After several months in closed beta, available by invitation only, FriendFeed, a leading social service for aggregating your Web lifestream, opened up its doors to the general public tonight, and announced Series A financing of $5 million, including funds from Benchmark Capital and two of the company's co-founders, Paul Buchheit and Sanjeev Singh.
In the competitive social activities aggregation landscape, FriendFeed has stood out from the competition thanks to its origins, founded by a small group of former Googlers, its clean design, and its rapid adoption of new features, implemented in a way that benefit users.
While FriendFeed has been at times compared with the FaceBook news feed, FriendFeed offers not a dumping ground for application spam, but instead a new way to "discover and discuss information among friends," as FriendFeed co-founder Bret Taylor put it in a press release issued late tonight.

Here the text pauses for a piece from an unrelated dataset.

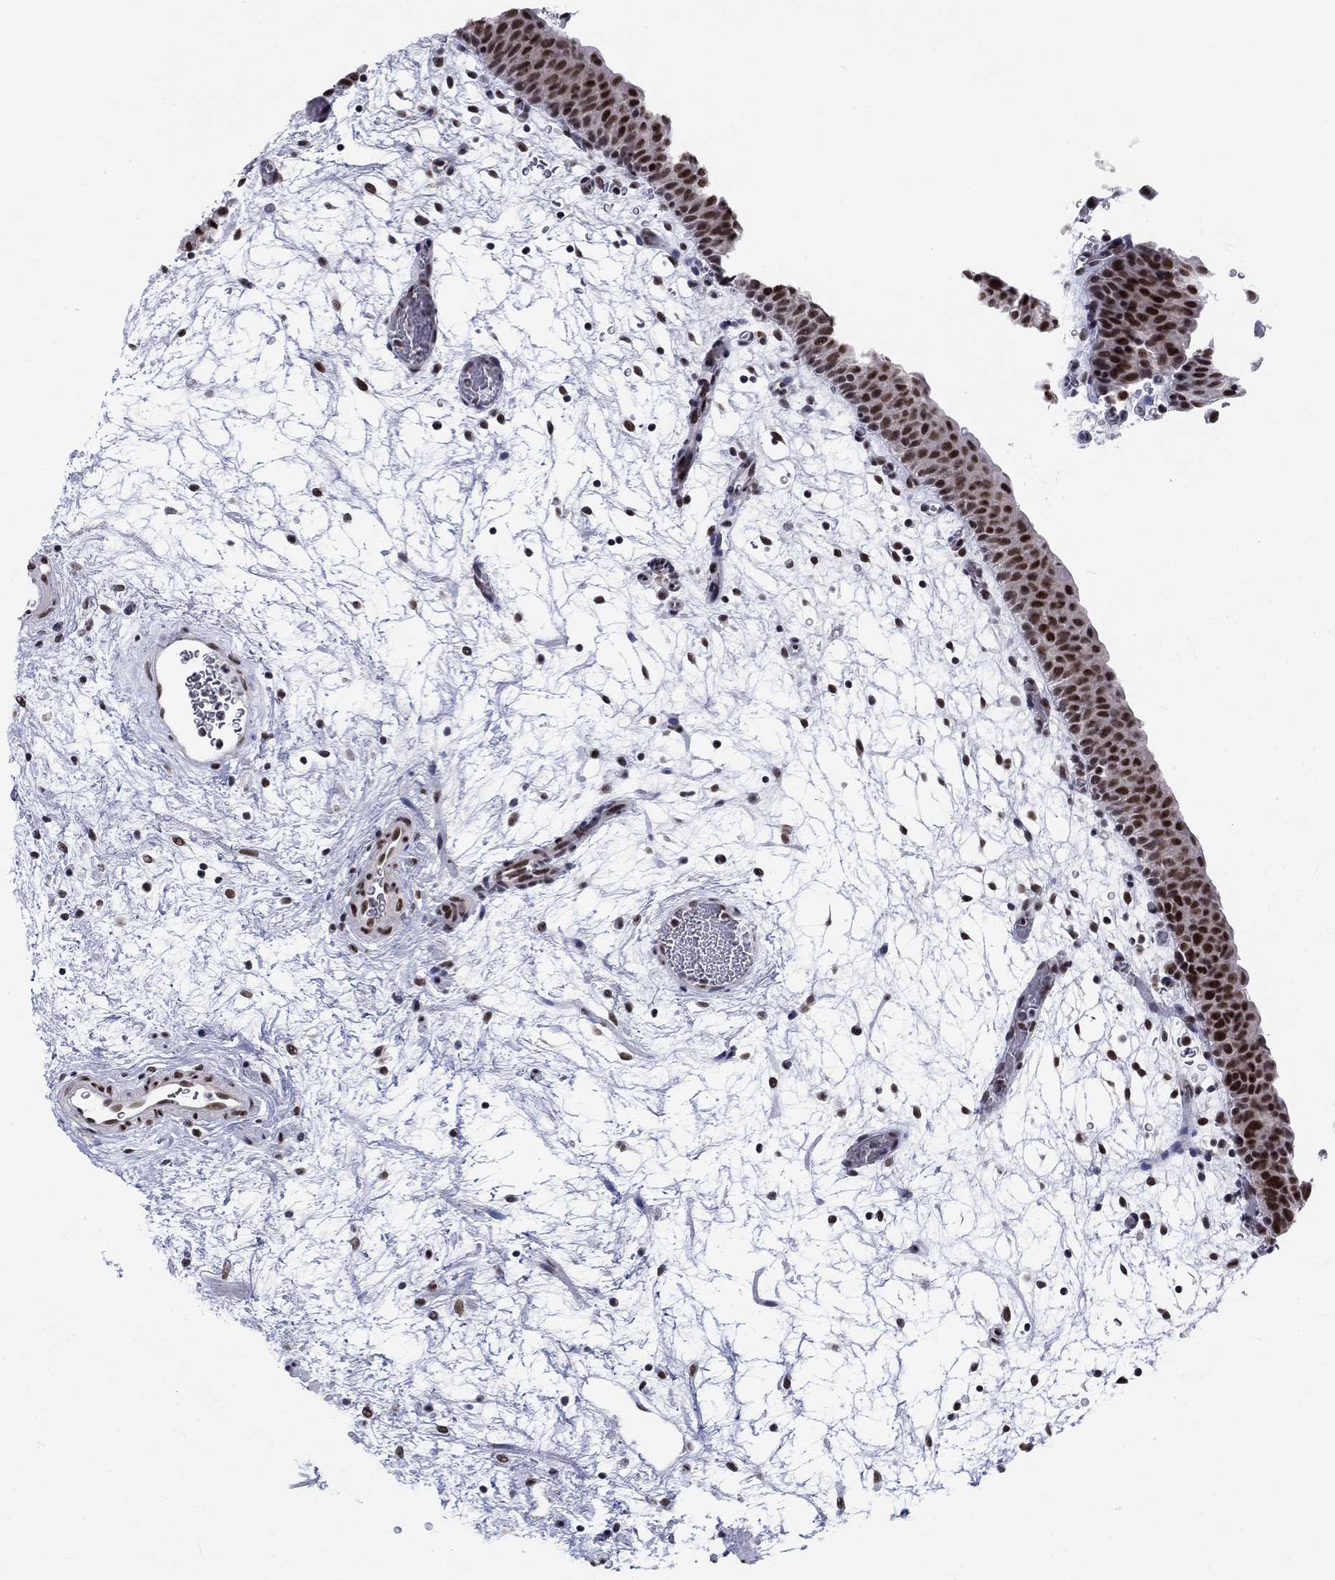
{"staining": {"intensity": "strong", "quantity": ">75%", "location": "nuclear"}, "tissue": "urinary bladder", "cell_type": "Urothelial cells", "image_type": "normal", "snomed": [{"axis": "morphology", "description": "Normal tissue, NOS"}, {"axis": "topography", "description": "Urinary bladder"}], "caption": "Immunohistochemical staining of benign urinary bladder demonstrates >75% levels of strong nuclear protein positivity in approximately >75% of urothelial cells.", "gene": "FYTTD1", "patient": {"sex": "male", "age": 37}}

In my several months of using FriendFeed, it's become a must-visit site multiple times a day, as the service not only streams my Web activity in one central location, but also that of my online peers, giving us the opportunity to comment and share new ideas and findings.
The site has become such a big part of my Web activity, that just yesterday, I made FriendFeed.com my start page online. Also of interest, long-time FriendFeed holdout Robert Scoble finally jumped in to the service feet-first, following repeated prodding from me.
And the prodding hasn't just been focused at inviting new users. FriendFeed, over the last few months, has been overwhelmingly responsive to feedback, including my 10 suggestions for FriendFeed from last December. In just the last few weeks alone, FriendFeed added a new tabbed interface, opened a new company store for FriendFeed logo items, and added options to add items in a new window. They may seem like small details, but the company is constantly innovating.
With FriendFeed opening up tonight, we can expect the service to grow tremendously, kicking off the next wave of social networking services aimed not at posting busy profiles, but instead, aimed at collaboration, sharing and communication. We're excited to see FriendFeed grow, and look forward to their next stage.